In studying the art of Haiti, I look at the questions raised in the
discussion
of Haitian psychology and Haitian identity from the standpoint of
perceptual/cognitive investigations. This approach views "psychology" and
"identity" as multiplex processes unfolding over time for both individuals
and
social aggregates, rather than as objects with stable definitions.  To try
to
get some grasp on this complex situation, I have used what I call the
"Haitian
Long Conversation." That is, the material and verbal "show and tell" as
conducted over centuries of discourse and making, crossing territories and
waters, converging in Haiti and dispersing back across waters and
territories.
Thus, for example, Hector Hyppolite, Edouard Duval-Carrie, or Barbara
Nesin each make use of the iconography of Ezili or Ogou, yet even a
superficial
overview of the psychology or personal identity of each yields great
contrasts
among them. Moreover, one lived in Haiti all his life (except for brief
sojourns to Cuba and Harlem). One grew up in Haiti and now divides his
time
between Miami and Port-au-Prince.
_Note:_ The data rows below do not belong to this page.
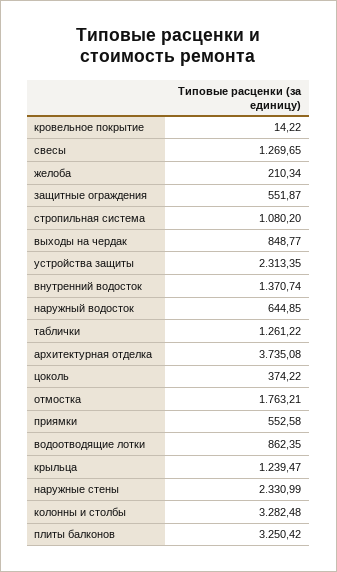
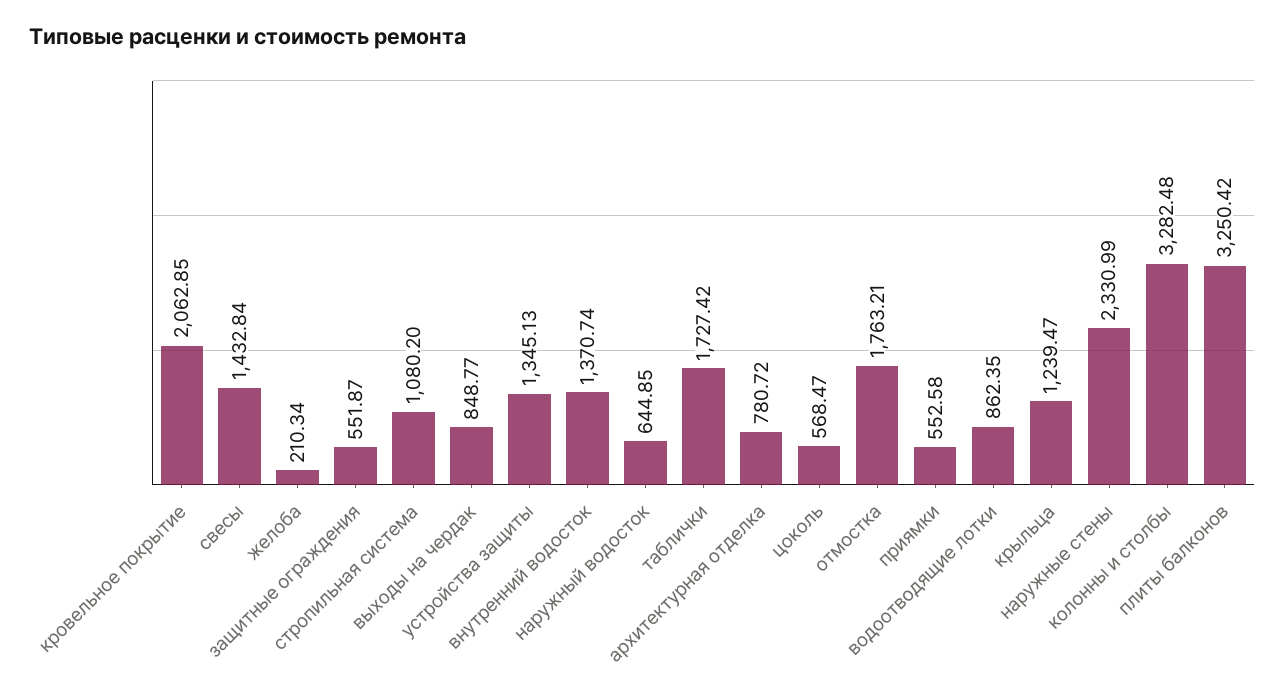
кровельное покрытие: 14.22 -> 2062.85
свесы: 1269.65 -> 1432.84
устройства защиты: 2313.35 -> 1345.13
таблички: 1261.22 -> 1727.42
архитектурная отделка: 3735.08 -> 780.72
цоколь: 374.22 -> 568.47

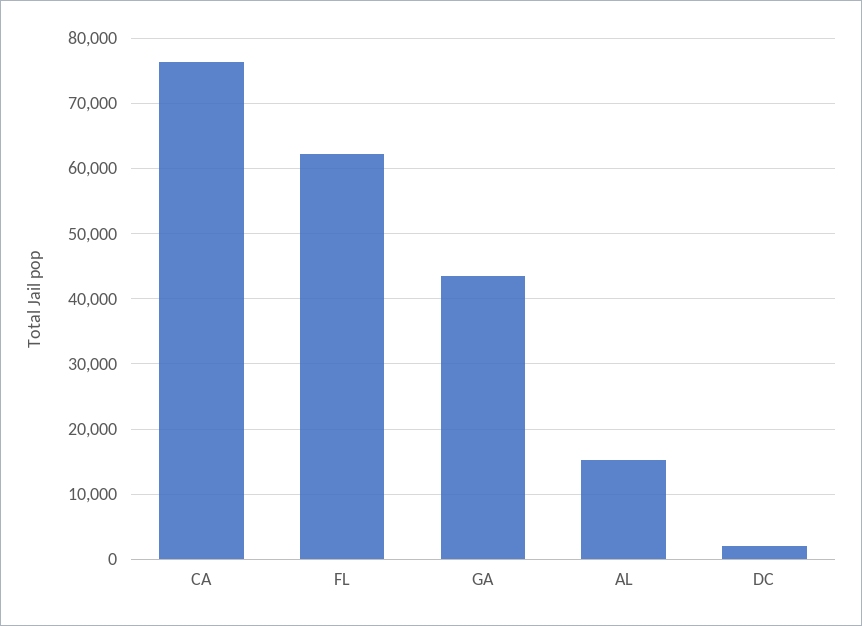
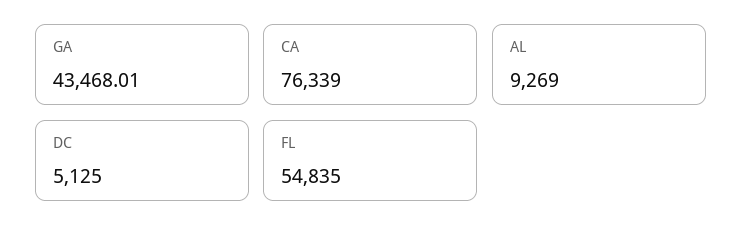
FL: 62000 -> 54835
AL: 15000 -> 9269
DC: 2000 -> 5125

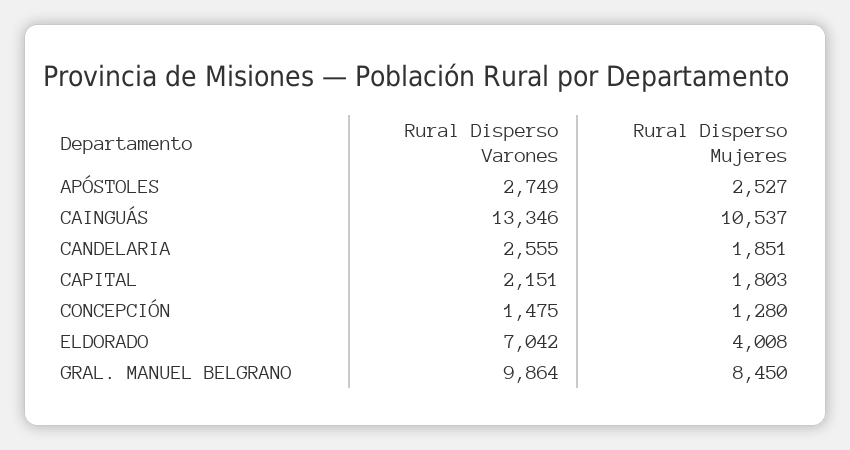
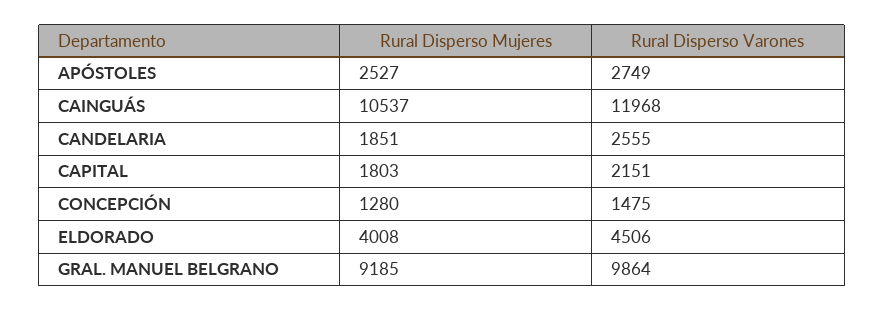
Rural Disperso Varones, CAINGUÁS: 13346 -> 11968
Rural Disperso Varones, ELDORADO: 7042 -> 4506
Rural Disperso Mujeres, GRAL. MANUEL BELGRANO: 8450 -> 9185

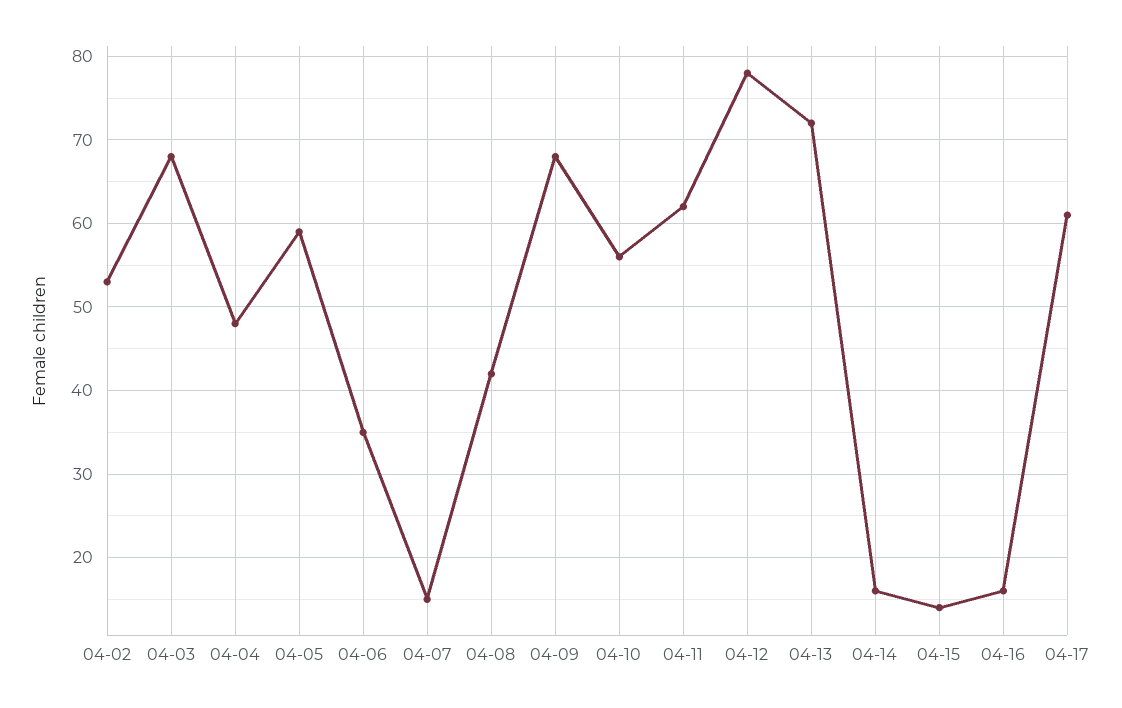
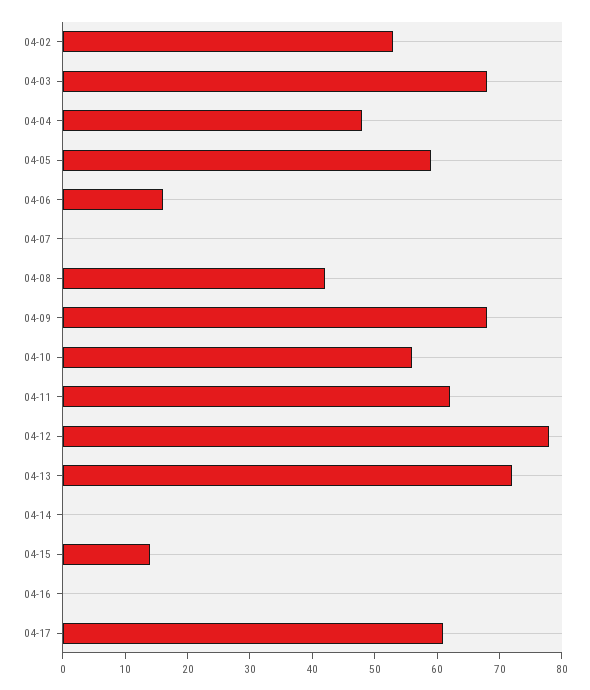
04-06: 35 -> 15
04-07: 15 -> 0
04-14: 16 -> 0
04-16: 16 -> 0

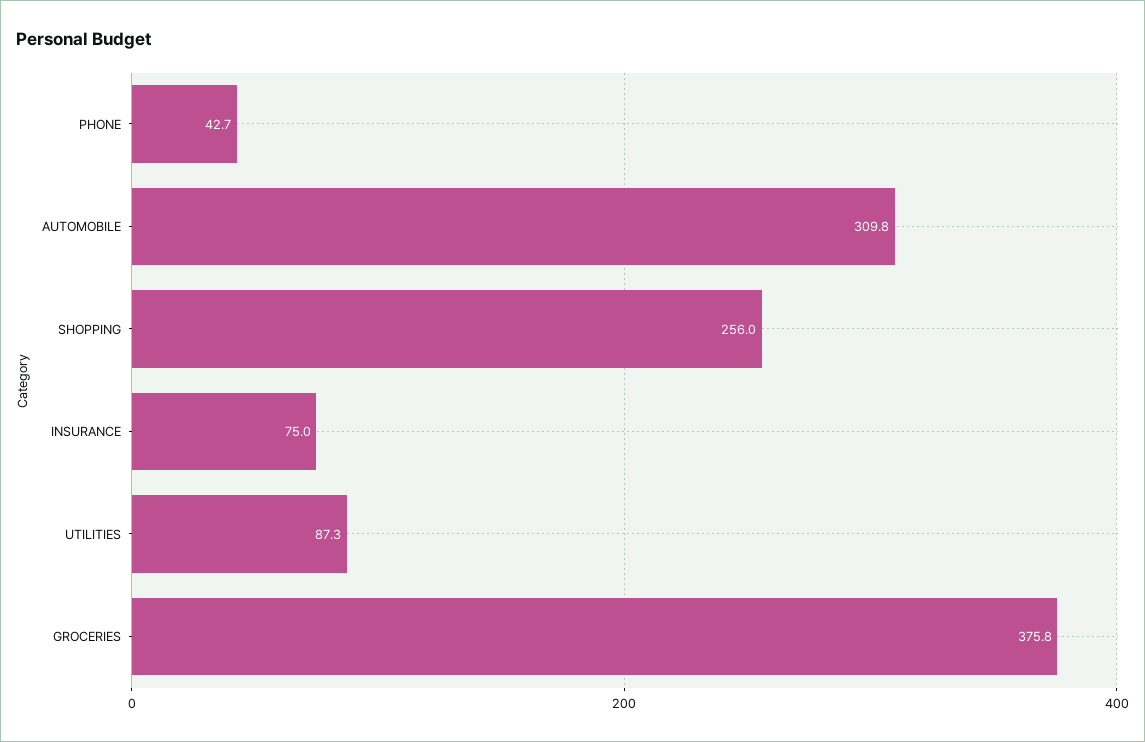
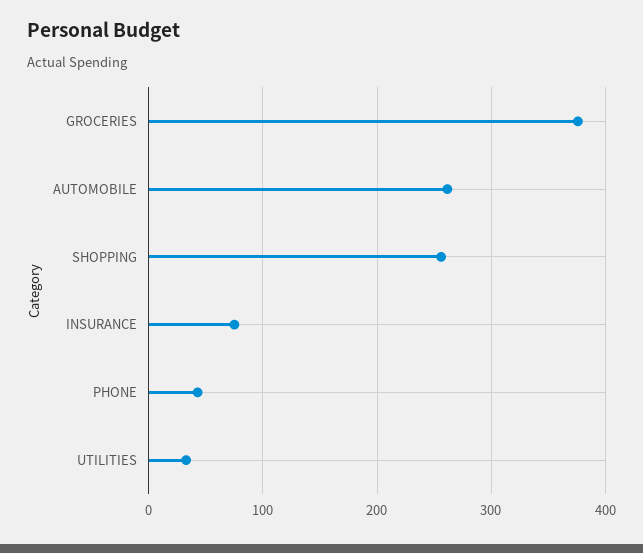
AUTOMOBILE: 309.8 -> 260
UTILITIES: 87.3 -> 30

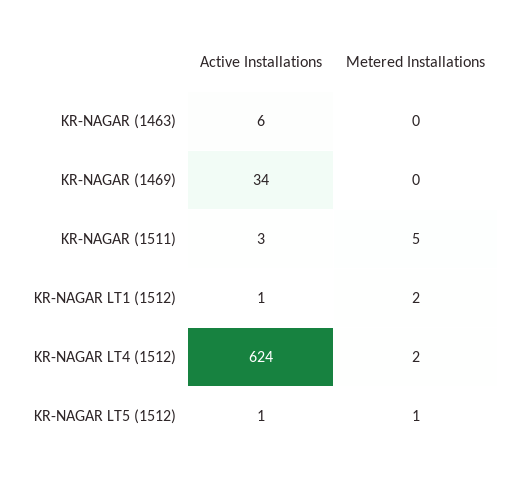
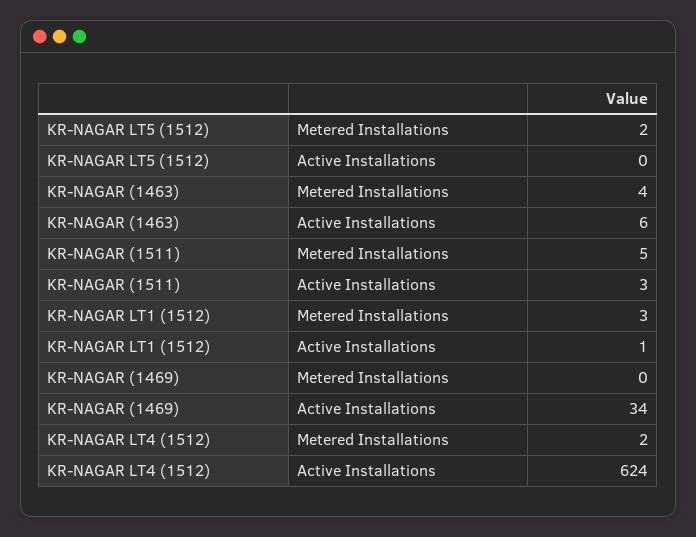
Metered Installations, KR-NAGAR (1463): 0 -> 4
Metered Installations, KR-NAGAR LT1 (1512): 2 -> 3
Active Installations, KR-NAGAR LT5 (1512): 1 -> 0
Metered Installations, KR-NAGAR LT5 (1512): 1 -> 2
The third spent some time in Haiti as a
child, but lives in the United States, visiting Haiti yearly.  Each is
unmistakably a Haitin artist, their working a work distinctively Haitian
art.
Their works, growing out of aspects of the Haitian Long Conversation and
reciprocallay entering back into it and modifying it, are nonetheless
accessible to viewers who will never see anything else of Haiti. yet the
viewers will see and to some extent understand something of Haiti. This
process
can easily be exemplified by any number of other Haitian painters,
musicians,
dancers, poets, novelists or filmmakers. Let us add the ironworkers of
sculptures or fences, the basket weavers, the furniture makers. Memories,
communicated person to person, generation to generation are key.

For an excellent discussion of how memory operates in the creation of
personal
and national-ethnic identities, see Kwame Anthony Appiah's "You Must
Remember
This," a review of Avishai Margalit's The Ethics of Memory in the 13 March
2003
issue of The New York Review of Books.